È per questo che la mostra che sta attraversando il mondo con ben centocinquanta tappe in Italia, è divisa in tre sezioni. Ce lo racconta, nella Biblioteca del Gonzaga Campus, il professore Enrico Palumbo che della mostra è, insieme ad un gruppo di alunni e alunne, il curatore. Apprendiamo così che Mohammed, adesso a Parma grazie ad una borsa di studio dell’Università, prima del 7 ottobre aveva un caffè, dedicato agli studenti, andato completamente distrutto; che le tende laboratorio a volte durano poche settimane e bisogna cercare nuovi spazi; che nel tempo si è costituito un team di formatori e psicologi supportato da un coordinatore e un fotografo oltre che da alcuni volontari.

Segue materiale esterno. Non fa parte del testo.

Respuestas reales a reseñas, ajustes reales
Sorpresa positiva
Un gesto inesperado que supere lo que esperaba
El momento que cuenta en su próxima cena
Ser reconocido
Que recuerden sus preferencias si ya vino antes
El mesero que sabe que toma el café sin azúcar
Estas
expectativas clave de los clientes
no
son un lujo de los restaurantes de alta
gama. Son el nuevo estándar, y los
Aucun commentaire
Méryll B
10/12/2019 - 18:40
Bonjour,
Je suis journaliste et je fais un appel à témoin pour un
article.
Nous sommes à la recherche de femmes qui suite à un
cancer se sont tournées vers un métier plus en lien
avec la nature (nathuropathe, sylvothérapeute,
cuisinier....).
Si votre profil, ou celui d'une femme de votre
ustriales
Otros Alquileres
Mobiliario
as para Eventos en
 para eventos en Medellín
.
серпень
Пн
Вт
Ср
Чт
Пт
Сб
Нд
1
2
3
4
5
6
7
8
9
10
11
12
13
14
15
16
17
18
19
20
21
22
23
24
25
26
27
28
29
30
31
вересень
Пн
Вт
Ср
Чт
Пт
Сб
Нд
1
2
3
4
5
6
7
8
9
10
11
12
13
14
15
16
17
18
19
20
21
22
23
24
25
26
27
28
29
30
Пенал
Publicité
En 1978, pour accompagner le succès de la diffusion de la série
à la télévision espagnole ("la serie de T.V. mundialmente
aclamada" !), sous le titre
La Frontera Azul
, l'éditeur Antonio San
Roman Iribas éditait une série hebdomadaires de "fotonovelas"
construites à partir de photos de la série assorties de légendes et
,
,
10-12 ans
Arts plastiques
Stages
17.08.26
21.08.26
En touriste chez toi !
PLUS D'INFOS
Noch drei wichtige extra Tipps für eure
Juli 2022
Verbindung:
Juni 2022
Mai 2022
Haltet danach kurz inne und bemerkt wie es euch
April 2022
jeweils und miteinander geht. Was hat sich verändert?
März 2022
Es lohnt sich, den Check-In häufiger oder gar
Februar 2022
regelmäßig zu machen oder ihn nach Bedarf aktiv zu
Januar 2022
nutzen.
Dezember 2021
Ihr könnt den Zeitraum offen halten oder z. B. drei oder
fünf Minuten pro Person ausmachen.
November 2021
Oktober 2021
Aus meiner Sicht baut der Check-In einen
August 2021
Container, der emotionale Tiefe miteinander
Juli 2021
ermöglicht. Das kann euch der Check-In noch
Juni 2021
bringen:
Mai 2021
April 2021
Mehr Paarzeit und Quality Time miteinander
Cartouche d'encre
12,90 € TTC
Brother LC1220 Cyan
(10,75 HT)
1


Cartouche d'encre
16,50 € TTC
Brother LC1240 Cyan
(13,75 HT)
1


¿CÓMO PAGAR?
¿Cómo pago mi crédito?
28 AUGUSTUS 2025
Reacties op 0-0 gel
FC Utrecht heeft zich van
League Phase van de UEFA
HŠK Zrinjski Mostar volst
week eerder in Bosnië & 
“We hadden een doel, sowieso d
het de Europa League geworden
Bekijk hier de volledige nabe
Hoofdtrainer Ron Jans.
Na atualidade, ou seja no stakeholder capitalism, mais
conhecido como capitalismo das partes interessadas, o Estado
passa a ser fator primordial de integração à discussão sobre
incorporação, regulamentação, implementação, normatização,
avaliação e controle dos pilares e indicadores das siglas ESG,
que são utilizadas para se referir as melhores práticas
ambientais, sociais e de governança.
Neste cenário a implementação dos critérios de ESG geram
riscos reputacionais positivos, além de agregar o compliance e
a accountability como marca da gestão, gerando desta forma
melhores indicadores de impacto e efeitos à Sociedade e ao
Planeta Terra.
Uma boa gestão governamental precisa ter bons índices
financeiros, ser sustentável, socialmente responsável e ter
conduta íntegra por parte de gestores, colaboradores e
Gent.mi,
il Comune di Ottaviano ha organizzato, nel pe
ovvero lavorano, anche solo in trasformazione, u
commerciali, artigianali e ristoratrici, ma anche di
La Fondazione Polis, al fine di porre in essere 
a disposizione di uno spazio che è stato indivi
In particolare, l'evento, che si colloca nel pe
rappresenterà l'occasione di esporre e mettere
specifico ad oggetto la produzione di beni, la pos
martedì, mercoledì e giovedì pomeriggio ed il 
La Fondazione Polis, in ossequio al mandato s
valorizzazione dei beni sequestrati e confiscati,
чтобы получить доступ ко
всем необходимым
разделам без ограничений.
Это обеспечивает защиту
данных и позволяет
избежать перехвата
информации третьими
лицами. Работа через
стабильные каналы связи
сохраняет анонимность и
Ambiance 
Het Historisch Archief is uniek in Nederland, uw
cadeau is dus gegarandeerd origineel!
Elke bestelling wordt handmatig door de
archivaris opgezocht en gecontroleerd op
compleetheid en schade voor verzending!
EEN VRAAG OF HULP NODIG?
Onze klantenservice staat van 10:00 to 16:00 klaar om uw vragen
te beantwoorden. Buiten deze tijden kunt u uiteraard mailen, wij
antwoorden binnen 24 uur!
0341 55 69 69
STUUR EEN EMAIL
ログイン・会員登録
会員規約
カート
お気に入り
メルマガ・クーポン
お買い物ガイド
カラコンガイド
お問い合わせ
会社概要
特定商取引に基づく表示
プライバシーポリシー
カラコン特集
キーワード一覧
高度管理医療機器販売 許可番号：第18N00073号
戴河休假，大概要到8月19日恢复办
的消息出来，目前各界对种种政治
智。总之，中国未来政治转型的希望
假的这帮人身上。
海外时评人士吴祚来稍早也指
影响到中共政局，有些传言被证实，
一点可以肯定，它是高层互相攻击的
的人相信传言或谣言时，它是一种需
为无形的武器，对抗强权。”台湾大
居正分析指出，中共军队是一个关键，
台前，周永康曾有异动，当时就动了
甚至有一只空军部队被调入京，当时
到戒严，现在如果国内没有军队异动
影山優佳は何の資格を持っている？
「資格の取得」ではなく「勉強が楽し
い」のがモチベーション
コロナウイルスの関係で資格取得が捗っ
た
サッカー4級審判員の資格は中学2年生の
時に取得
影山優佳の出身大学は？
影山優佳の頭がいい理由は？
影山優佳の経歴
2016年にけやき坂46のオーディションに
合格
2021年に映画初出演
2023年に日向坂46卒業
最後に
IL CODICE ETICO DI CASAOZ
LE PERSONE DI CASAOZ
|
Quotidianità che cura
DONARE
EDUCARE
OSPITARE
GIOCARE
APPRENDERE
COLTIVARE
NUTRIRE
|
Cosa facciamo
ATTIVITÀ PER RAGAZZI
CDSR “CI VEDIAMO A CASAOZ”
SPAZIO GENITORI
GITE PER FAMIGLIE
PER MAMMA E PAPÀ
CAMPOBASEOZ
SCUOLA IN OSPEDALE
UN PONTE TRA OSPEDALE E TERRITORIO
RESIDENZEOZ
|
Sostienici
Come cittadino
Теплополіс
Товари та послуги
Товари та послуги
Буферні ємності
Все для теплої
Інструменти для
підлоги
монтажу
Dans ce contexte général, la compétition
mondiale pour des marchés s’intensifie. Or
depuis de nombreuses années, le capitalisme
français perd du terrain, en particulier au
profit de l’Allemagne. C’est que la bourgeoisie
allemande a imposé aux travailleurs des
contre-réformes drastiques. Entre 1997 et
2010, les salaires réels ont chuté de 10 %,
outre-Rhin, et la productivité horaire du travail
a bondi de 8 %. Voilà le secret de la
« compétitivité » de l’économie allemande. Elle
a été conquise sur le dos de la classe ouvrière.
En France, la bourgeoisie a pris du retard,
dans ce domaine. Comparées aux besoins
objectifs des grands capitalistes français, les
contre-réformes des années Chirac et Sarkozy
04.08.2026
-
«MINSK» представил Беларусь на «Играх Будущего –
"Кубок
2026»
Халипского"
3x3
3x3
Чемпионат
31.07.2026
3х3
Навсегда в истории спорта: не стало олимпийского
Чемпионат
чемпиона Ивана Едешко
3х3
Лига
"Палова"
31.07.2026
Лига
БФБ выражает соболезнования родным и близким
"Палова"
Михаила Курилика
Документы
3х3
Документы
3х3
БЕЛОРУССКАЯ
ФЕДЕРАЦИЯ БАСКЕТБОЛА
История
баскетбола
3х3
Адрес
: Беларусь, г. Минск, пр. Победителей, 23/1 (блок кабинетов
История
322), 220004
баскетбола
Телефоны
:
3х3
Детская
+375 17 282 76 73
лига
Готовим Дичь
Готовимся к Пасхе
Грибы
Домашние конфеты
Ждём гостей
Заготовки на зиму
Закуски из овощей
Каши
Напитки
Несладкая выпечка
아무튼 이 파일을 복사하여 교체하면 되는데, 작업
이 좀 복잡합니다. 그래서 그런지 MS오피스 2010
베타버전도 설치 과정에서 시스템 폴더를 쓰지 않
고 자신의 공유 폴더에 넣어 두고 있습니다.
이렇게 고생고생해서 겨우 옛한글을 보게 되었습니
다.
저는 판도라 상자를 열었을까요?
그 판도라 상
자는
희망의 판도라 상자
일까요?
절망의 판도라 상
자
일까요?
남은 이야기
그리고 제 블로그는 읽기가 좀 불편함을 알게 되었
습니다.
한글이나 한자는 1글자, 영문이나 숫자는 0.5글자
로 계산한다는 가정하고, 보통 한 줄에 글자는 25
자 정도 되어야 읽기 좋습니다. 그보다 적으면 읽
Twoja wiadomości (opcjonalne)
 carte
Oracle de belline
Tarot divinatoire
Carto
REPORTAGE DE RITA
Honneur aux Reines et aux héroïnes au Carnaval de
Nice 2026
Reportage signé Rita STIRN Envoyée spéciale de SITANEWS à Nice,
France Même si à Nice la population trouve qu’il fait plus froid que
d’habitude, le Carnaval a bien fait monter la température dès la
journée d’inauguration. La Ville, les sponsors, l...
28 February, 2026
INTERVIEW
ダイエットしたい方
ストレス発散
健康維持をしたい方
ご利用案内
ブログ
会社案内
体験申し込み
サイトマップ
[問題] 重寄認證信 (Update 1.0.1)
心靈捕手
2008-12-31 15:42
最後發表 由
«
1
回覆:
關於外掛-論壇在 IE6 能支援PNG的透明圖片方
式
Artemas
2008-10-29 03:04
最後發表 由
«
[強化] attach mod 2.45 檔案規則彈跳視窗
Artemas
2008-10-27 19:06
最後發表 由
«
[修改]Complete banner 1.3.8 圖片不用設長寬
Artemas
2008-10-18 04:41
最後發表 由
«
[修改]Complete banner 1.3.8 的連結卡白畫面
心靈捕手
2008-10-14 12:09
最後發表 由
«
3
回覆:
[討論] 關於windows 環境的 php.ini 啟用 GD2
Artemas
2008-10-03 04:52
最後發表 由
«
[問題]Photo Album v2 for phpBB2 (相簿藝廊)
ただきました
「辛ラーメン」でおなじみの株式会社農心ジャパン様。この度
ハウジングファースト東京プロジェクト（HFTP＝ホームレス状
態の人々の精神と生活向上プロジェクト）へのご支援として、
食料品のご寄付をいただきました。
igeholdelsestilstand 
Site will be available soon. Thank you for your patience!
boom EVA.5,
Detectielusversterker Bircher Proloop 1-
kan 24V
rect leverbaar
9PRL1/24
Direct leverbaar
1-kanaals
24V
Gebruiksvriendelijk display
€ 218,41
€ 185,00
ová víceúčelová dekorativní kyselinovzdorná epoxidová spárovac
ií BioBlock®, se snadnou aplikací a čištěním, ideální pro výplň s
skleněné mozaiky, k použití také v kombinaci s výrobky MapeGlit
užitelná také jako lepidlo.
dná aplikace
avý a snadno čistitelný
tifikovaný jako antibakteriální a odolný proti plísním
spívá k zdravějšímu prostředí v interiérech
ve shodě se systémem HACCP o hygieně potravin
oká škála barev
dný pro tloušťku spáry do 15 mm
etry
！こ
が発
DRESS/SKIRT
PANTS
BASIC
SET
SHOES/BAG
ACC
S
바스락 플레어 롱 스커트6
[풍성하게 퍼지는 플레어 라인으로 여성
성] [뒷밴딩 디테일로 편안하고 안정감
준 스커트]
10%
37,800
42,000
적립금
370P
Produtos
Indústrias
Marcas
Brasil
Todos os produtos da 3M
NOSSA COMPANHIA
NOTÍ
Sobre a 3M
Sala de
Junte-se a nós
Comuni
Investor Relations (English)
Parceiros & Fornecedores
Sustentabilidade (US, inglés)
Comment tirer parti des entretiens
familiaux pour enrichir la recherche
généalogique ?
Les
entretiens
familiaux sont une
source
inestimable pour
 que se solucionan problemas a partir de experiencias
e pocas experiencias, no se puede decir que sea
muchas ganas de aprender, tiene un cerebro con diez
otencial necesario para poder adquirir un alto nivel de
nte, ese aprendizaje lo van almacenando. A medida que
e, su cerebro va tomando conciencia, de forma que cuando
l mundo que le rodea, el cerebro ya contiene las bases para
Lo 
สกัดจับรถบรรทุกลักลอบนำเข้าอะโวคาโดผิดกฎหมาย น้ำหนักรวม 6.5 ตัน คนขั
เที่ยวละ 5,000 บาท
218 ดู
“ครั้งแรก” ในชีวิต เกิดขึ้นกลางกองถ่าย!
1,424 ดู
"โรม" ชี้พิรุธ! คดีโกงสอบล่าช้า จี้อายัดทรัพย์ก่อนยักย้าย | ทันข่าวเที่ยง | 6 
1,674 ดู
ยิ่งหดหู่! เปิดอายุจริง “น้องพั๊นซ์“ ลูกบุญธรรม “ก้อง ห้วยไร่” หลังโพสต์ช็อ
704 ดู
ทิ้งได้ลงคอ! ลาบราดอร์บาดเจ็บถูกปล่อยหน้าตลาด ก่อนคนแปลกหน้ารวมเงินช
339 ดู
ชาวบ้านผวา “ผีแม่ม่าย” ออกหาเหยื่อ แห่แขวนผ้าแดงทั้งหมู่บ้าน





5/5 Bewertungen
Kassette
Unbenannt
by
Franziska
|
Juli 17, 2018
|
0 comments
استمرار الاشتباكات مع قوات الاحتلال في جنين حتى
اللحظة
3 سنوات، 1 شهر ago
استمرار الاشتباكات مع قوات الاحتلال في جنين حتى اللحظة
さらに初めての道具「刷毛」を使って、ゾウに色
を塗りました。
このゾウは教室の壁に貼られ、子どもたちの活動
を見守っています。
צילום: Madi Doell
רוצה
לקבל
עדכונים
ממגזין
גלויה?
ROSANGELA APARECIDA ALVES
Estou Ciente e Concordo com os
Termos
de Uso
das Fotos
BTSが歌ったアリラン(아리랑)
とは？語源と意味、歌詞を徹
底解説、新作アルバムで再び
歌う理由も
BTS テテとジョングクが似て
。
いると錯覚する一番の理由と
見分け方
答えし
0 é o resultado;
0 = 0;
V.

La mostra, gratuita, che vuole sensibilizzare e informare le persone su come vivono i bambini a Gaza, ha anche l’obiettivo di raggiungere proprio i bambini, per questo le mostre si sono tenute anche negli asili, oltre che nelle scuole, nelle università e in diversi luoghi pubblici. Per questo anche il Sindaco di Palermo, La Galla, nel saluto di apertura, ha condiviso l’invito fatto dagli organizzatori a tutte le scuole della città affinché più bambini e bambine, ragazzi e ragazze, possano visitarla e vedere con i loro occhi attraverso i disegni anche i loro coetanei di Gaza. Sono due giovanissime studentesse del secondo anno del liceo delle scienze sociali a ricordarcelo, nel loro intervento che ha reso esplicita non solo la commozione rispetto ai sentimenti suscitati dalle immagini ma soprattutto la consapevolezza che dopo avere “visto” i bambini di Gaza è un bisogno etico vedere ovunque l’umanità sofferente.

L’ingresso nella prima sala della mostra è un pugno allo stomaco. L’orrore della guerra e delle violenze subite esplode nelle forme e nei colori lasciandoci solo immaginare come ciò che hanno vissuto sia rimasto impresso negli occhi e nelle anime di bambini e bambine, con i nomi e l’età che accompagnano i disegni che, ci dice ancora il professore Palumbo, sono la testimonianza della distruzione del tessuto sociale e umano, dell’esperienza di morte e minaccia sperimentate continuamente.
Sì, dobbiamo avere tutti il coraggio di dire che la guerra, come ha espresso con grande vigore il professor Roberto La Galla poco prima, fa schifo. Ed è con grande coraggio che il professore Aron Allegra ci aveva invitato, nel suo intervento, a chiederci se, in un mondo come quello attuale, dove vige la legge del più forte e sembra che uno Stato possa fare della popolazione civile quello che vuole, dove l’imperialismo coloniale non ha più bisogno nemmeno di maschere e in nome di logiche securitarie si esercita il puro arbitrio del potere e il Diritto è diventato carta straccia, noi, anche se siamo i più forti, ci sentiamo davvero più sicuri.
Il passaggio alla seconda sezione ci porta nelle case e nei cortili con i giochi, gli animali domestici, la natura. È il miracolo del quotidiano nel valore e nella forza delle esperienze fondamentali dell’esistenza. Il senso della vita si fa più grande nei disegni della terza e ultima sezione, quella dedicata al sogno, alla capacità di smontare la realtà subita e ripensarla nell’immaginario del desiderio.
Chiude il percorso della mostra una pianta di ulivo, in tempo di pace presente in ogni cortile di casa della Palestina e qui in una piccola aiuola in vaso, simbolo della natura confinata e martoriata che resiste, come resiste la vita nei sogni dei bambini di Gaza.